__What to do__:
1 - According to the summary judgment passage, when is a fact material?
2 - Continue the passage on the summary judgment standard from the point where it stops.

__Document passage__:
In considering a motion for summary judgment, the court must
examine the facts in the light most favorable to the party opposing the
motion. Int’l Raw Materials, Ltd. v. Stauffer Chem. Co., 898 F.2d 946, 949
(3d Cir. 1990). The burden is on the moving party to demonstrate that the
evidence is such that a reasonable jury could not return a verdict for the
non-moving party. Anderson, 477 U.S. at 248. A fact is material when it
might affect the outcome of the suit under the governing law. Id. Where
the non-moving party will bear the burden of proof at trial, the party moving
for summary judgment may meet its burden by showing that the evidentiary
materials of record, if reduced to admissible evidence, would be insufficient
to carry the non-movant's burden of proof at trial. Celotex v. Catrett, 477
U.S. 317, 322 (1986). Once the moving party satisfies its burden, the
burden shifts to the nonmoving party, who must go beyond its pleadings,
and designate specific facts by the use of affidavits, depositions,
4
admissions, or answers to interrogatories showing that there is a genuine
issue for trial. Id. at 324.

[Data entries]
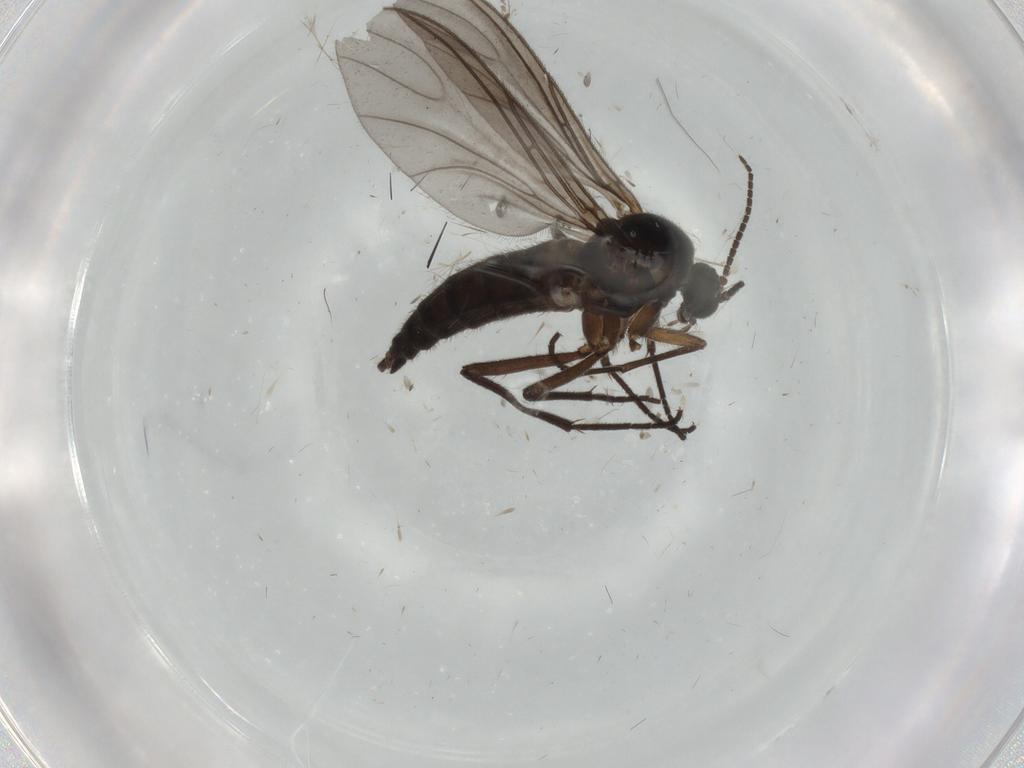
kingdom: Animalia
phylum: Arthropoda
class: Insecta
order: Diptera
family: Sciaridae
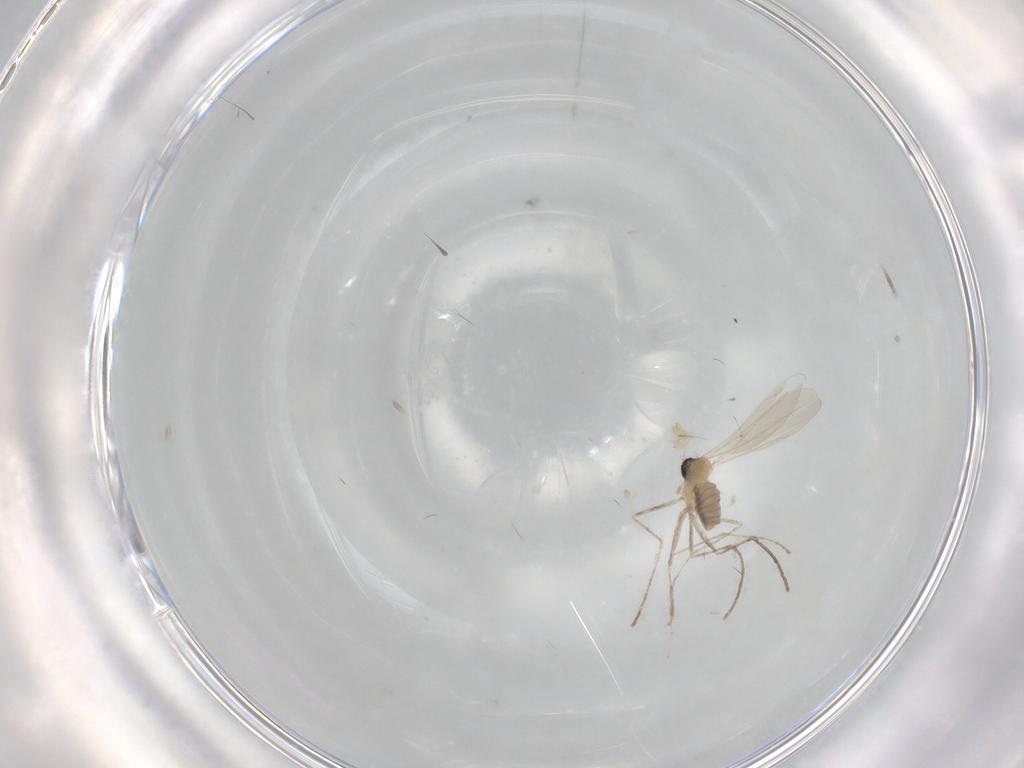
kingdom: Animalia
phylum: Arthropoda
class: Insecta
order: Diptera
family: Cecidomyiidae
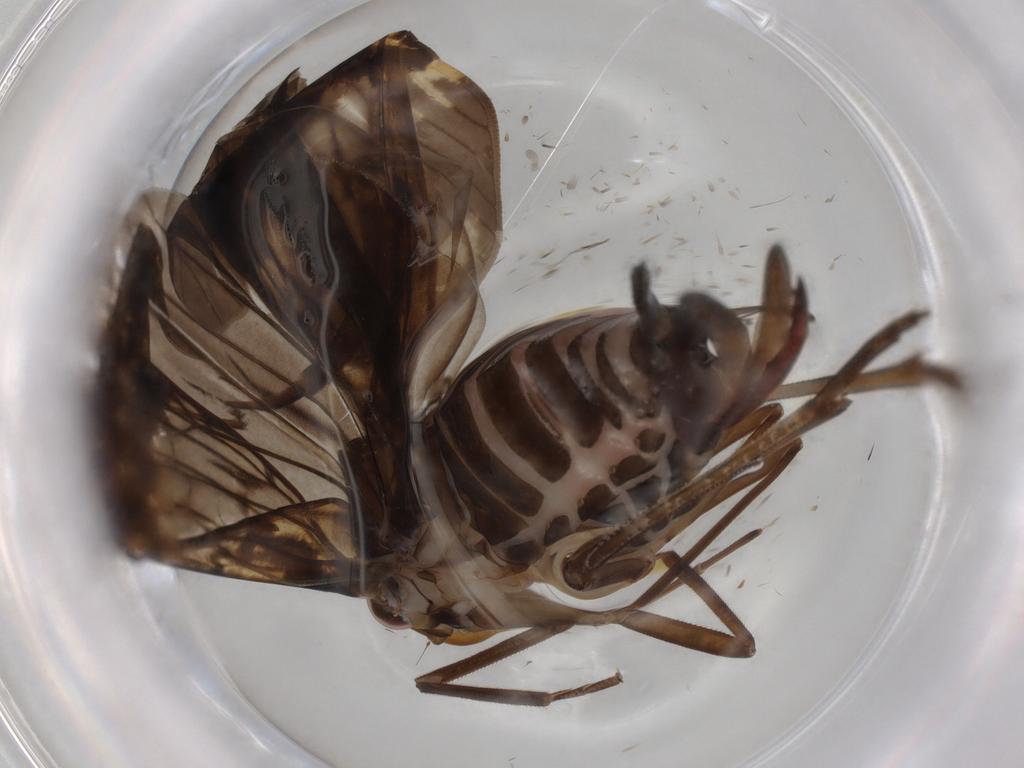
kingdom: Animalia
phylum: Arthropoda
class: Insecta
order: Hemiptera
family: Cixiidae
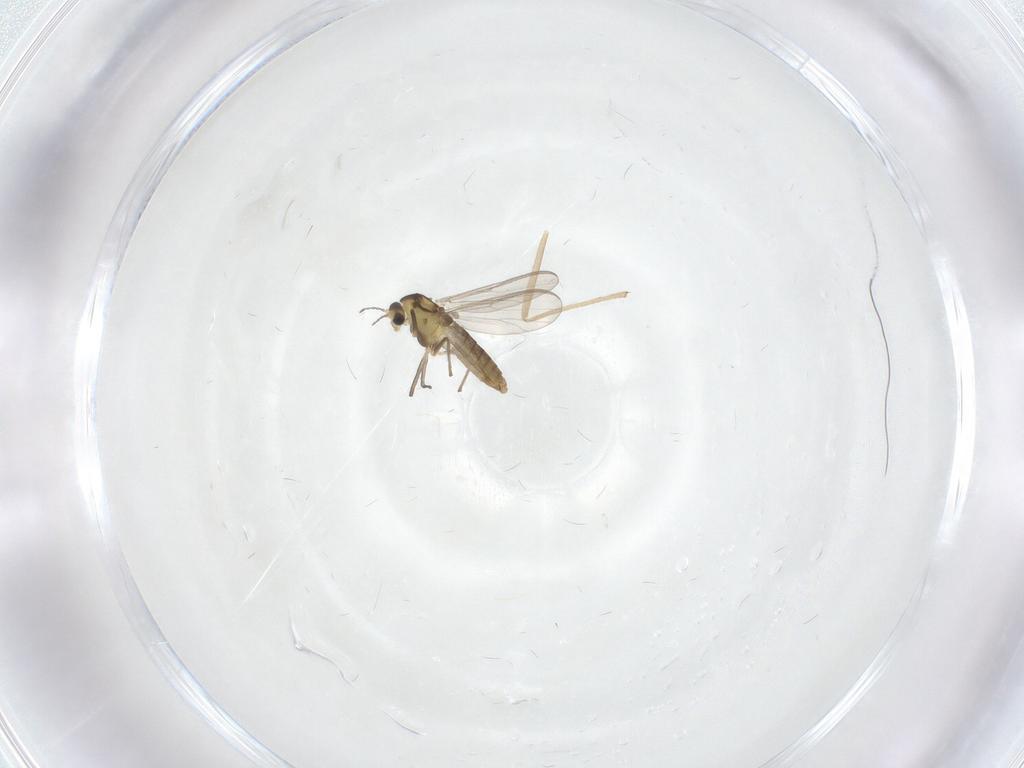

__Responses in order__:
1 - A fact is material when it might affect the outcome of the suit under the governing law.

2 -
Discussion
Plaintiff appeals his exclusion from Medicare and other federally
funded health care programs. We review the defendant’s decision as
follows: We must determine whether defendant’s findings of fact are
supported by substantial evidence. 42 U.S.C. § 405. The “substantial
evidence” standard is deferential. Substantial evidence “does not mean a
large or considerable amount of evidence, but ‘rather such relevant
evidence as a reasonable mind might accept as adequate to support a
conclusion.’” Pierce v. Underwood, 487 U.S. 552, 565 (1988) (quoting
Consolidated Edison Co. v. N.L.R.B., 305 U.S. 197, 229 (1938)); Johnson
v. Comm’r of Soc. Sec., 529 F.3d 198, 200 (3d Cir. 2008); Hartranft v.
Apfel, 181 F.3d 358, 360 (3d Cir. 1999). Substantial evidence has been
described as more than a mere scintilla of evidence but less than a
preponderance. Brown v. Bowen, 845 F.2d 1211, 1213 (3d Cir. 1988). In
an adequately developed factual record substantial evidence may be
"something less than the weight of the evidence, and the possibility of
drawing two inconsistent conclusions from the evidence does not prevent
an administrative agency's finding from being supported by substantial
evidence." Consolo v. Fed. Maritime Comm’n, 383 U.S. 607, 620 (1966).
With regard to legal questions and interpretations of law, we are not
bound by the defendant’s conclusions. Rather, we must determine if the
defendant applied the correct legal standard. In other words, we have
plenary review of all legal issues decided by the Commissioner. See
Poulos v. Comm’r of Soc. Sec., 474 F.3d 88, 91 (3d Cir. 2007); Schaudeck
5
v. Comm’r of Soc. Sec. Admin., 181 F.3d 429, 431 (3d Cir. 1999);
Krysztoforski v. Chater, 55 F.3d 857, 858 (3d Cir. 1995).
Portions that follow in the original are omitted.